Equivariant deformation theory for nilpotent slices in symplectic Lie algebras

TL;DR

This paper studies the deformation theory of nilpotent slices in symplectic Lie algebras, revealing their relation to type D slices and establishing equivariant universal Poisson deformations with non-commutative counterparts.

Contribution

It demonstrates the isomorphism of certain nilpotent Slodowy varieties to type D varieties and establishes the equivariant universal Poisson deformation in type C, including non-commutative aspects.

Findings

Nilpotent Slodowy varieties in type C are isomorphic to those in type D.

The universal Poisson deformation in type C is a slice in type D.

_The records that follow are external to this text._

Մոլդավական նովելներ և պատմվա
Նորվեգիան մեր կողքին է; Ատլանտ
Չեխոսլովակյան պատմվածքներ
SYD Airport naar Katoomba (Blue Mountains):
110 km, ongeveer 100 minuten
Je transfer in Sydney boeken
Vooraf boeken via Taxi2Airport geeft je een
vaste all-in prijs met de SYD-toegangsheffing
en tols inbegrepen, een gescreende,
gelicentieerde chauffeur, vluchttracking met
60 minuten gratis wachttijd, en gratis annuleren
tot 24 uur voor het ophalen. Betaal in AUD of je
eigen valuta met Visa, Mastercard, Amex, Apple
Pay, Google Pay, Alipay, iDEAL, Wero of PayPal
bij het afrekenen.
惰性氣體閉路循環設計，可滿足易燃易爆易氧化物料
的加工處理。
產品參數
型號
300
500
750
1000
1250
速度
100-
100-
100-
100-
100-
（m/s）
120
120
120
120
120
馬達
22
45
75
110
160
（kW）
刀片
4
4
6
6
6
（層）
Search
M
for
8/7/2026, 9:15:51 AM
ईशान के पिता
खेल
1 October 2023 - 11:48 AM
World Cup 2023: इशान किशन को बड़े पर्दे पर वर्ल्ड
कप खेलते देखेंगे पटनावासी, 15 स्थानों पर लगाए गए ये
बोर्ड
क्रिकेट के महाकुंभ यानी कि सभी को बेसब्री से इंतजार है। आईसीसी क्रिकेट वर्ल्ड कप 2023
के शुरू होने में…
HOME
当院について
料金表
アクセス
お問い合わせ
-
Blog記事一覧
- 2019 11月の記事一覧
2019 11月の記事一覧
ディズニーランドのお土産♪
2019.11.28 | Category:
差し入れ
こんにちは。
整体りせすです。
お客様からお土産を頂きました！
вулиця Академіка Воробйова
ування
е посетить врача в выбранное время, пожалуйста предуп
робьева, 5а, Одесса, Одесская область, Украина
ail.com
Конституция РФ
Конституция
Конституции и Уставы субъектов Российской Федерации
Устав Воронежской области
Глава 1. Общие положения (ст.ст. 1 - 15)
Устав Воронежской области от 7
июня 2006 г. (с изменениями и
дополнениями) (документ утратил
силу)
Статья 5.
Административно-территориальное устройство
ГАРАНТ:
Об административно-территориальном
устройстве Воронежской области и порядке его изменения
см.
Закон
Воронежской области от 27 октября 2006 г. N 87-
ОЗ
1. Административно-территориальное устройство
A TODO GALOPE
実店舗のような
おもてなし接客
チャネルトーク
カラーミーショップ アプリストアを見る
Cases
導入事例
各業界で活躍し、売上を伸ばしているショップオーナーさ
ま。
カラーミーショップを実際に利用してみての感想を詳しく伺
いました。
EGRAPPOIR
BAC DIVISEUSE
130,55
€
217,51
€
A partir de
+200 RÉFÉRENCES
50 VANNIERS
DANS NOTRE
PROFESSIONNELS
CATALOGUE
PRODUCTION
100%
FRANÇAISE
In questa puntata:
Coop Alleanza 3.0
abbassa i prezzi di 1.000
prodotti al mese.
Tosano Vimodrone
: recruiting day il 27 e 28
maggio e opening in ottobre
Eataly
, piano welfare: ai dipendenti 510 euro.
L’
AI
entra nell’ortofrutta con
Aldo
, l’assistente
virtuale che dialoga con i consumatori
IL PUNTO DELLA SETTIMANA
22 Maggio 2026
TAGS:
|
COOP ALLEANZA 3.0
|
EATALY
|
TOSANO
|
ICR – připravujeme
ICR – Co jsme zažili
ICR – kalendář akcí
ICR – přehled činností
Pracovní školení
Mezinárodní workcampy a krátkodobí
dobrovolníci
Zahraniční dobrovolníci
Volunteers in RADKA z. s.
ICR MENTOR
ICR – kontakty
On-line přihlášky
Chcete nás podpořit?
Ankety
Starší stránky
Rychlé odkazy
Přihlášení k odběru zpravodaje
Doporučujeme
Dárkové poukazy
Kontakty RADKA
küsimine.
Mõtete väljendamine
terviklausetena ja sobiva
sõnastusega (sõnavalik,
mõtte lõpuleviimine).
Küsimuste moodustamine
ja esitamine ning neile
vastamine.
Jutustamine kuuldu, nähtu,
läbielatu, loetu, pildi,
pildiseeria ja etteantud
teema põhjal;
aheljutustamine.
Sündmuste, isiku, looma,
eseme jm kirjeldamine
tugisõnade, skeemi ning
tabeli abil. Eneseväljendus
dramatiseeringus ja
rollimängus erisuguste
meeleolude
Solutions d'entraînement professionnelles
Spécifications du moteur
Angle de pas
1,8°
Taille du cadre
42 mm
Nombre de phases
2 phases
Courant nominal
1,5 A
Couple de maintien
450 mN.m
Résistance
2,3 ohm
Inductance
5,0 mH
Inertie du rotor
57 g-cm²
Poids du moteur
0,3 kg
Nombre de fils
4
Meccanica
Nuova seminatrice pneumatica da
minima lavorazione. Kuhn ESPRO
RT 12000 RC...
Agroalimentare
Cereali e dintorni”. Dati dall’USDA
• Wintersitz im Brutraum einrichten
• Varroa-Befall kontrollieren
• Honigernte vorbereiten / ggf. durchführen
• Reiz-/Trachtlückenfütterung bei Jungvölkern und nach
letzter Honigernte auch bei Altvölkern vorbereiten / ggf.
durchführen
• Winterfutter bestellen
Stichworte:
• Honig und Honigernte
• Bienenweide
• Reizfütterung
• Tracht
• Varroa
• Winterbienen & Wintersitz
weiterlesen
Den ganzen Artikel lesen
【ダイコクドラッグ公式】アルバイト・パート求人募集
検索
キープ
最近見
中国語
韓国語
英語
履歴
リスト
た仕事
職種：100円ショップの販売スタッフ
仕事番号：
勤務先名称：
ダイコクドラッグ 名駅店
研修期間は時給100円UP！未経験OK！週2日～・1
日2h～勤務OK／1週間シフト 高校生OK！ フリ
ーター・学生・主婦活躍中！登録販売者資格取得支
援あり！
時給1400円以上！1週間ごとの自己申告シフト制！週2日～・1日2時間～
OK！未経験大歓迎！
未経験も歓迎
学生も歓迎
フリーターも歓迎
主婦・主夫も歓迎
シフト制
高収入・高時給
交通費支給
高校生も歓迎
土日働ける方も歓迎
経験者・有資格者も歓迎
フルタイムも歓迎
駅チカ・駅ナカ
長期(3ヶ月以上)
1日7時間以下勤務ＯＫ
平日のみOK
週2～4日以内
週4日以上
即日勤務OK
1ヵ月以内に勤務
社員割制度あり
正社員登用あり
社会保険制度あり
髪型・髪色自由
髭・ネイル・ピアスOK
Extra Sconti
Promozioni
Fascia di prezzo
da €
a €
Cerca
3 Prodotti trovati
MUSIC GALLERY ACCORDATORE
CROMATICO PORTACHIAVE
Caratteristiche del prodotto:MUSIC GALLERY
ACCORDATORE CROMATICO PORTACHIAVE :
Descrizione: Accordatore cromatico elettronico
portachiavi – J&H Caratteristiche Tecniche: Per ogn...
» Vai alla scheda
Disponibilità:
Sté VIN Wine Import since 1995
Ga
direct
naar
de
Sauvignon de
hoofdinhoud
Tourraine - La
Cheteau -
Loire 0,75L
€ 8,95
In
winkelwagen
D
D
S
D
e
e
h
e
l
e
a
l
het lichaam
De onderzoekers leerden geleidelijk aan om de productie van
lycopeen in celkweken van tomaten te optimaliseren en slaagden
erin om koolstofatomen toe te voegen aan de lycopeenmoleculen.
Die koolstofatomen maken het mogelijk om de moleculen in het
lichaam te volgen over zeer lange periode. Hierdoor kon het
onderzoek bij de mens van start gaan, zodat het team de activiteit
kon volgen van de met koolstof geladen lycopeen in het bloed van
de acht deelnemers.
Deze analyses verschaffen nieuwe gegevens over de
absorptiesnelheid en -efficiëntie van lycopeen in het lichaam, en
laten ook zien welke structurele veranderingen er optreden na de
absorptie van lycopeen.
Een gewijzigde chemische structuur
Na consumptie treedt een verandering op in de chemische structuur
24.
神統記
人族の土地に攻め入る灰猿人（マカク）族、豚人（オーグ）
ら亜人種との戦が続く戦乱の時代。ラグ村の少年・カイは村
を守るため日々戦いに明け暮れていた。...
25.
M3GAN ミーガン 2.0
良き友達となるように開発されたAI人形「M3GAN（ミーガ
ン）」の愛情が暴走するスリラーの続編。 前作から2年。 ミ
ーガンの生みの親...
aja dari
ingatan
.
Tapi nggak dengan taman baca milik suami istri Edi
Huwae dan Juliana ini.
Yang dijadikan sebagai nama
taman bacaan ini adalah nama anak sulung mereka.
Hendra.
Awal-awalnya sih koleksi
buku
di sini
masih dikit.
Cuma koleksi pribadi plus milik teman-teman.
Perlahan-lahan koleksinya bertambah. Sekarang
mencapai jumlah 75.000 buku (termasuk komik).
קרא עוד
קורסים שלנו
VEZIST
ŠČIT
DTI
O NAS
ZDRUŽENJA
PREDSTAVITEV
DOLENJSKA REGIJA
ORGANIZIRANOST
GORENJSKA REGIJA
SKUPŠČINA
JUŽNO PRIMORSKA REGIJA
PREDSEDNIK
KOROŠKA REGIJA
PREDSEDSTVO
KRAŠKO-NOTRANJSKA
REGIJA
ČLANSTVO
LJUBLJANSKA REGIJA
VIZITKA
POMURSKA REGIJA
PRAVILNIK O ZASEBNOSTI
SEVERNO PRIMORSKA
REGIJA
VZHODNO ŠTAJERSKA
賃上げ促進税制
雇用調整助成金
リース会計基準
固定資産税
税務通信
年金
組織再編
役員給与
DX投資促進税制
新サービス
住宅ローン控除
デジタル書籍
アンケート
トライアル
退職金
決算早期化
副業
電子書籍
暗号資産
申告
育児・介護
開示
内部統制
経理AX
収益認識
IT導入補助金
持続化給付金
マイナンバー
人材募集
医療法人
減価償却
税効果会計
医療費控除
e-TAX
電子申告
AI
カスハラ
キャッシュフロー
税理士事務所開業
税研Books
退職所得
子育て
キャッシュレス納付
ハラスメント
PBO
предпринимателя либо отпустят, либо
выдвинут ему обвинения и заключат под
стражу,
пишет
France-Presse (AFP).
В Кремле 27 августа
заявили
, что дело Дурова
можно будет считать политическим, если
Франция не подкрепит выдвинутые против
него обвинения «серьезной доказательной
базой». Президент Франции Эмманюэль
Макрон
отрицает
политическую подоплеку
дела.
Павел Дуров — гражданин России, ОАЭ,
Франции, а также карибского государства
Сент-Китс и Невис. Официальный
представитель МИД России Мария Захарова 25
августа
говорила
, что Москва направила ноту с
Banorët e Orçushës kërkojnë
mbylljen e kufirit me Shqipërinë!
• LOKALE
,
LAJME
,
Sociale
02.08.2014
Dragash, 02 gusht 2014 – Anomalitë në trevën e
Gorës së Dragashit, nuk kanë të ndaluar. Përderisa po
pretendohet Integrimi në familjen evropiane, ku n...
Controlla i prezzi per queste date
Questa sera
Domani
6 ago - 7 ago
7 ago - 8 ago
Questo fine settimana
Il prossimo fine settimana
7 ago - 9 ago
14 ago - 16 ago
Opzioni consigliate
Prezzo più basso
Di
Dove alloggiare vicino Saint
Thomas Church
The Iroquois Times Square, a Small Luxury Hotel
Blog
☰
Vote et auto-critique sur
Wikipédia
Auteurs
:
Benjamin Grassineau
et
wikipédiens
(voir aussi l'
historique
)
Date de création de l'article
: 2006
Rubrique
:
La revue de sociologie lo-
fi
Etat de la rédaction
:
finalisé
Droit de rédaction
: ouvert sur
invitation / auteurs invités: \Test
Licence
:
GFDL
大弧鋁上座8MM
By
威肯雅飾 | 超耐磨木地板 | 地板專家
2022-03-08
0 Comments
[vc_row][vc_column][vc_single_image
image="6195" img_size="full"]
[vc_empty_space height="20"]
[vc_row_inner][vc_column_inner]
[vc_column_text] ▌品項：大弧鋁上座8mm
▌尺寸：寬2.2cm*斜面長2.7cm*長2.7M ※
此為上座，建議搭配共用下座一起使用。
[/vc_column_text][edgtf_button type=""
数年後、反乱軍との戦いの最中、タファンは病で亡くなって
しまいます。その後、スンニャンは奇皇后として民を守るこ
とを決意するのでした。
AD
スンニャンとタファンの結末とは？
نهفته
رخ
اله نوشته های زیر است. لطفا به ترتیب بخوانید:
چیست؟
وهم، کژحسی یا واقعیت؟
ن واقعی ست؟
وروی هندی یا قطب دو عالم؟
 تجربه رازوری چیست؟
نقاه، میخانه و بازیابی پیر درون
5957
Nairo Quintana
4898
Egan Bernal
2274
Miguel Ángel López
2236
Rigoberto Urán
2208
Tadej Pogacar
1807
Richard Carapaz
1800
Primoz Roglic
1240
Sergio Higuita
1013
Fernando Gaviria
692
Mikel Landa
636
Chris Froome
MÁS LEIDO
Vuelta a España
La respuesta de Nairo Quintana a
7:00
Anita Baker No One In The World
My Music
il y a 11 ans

The Slodowy slice in type C is the $bZ_2$-equivariant universal Poisson deformation.

Abstract

The Slodowy slice is a flat Poisson deformation of its nilpotent part, and it was demonstrated by Lehn-Namikawa-Sorger that there is an interesting infinite family of nilpotent orbits in symplectic Lie algebras for which the slice is not the universal Poisson deformation of its nilpotent part. This family corresponds to slices to nilpotent orbits in symplectic Lie algebras whose Jordan normal form has two blocks. We show that the nilpotent Slodowy varieties associated to these orbits are isomorphic as Poisson $\mathbb{C}^\times$-varieties to nilpotent Slodowy varieties in type D. It follows that the universal Poisson deformation in type C is a slice in type D. When both Jordan blocks have odd size the underlying singularity is equipped with a $\mathbb{Z}_2$-symmetry coming from the type D realisation. We prove that the Slodowy slice in type C is the $\mathbb{Z}_2$-equivariant universal Poisson deformation of its nilpotent part. This result also has non-commutative counterpart, identifying the finite W-algebra as the universal equivariant quantization.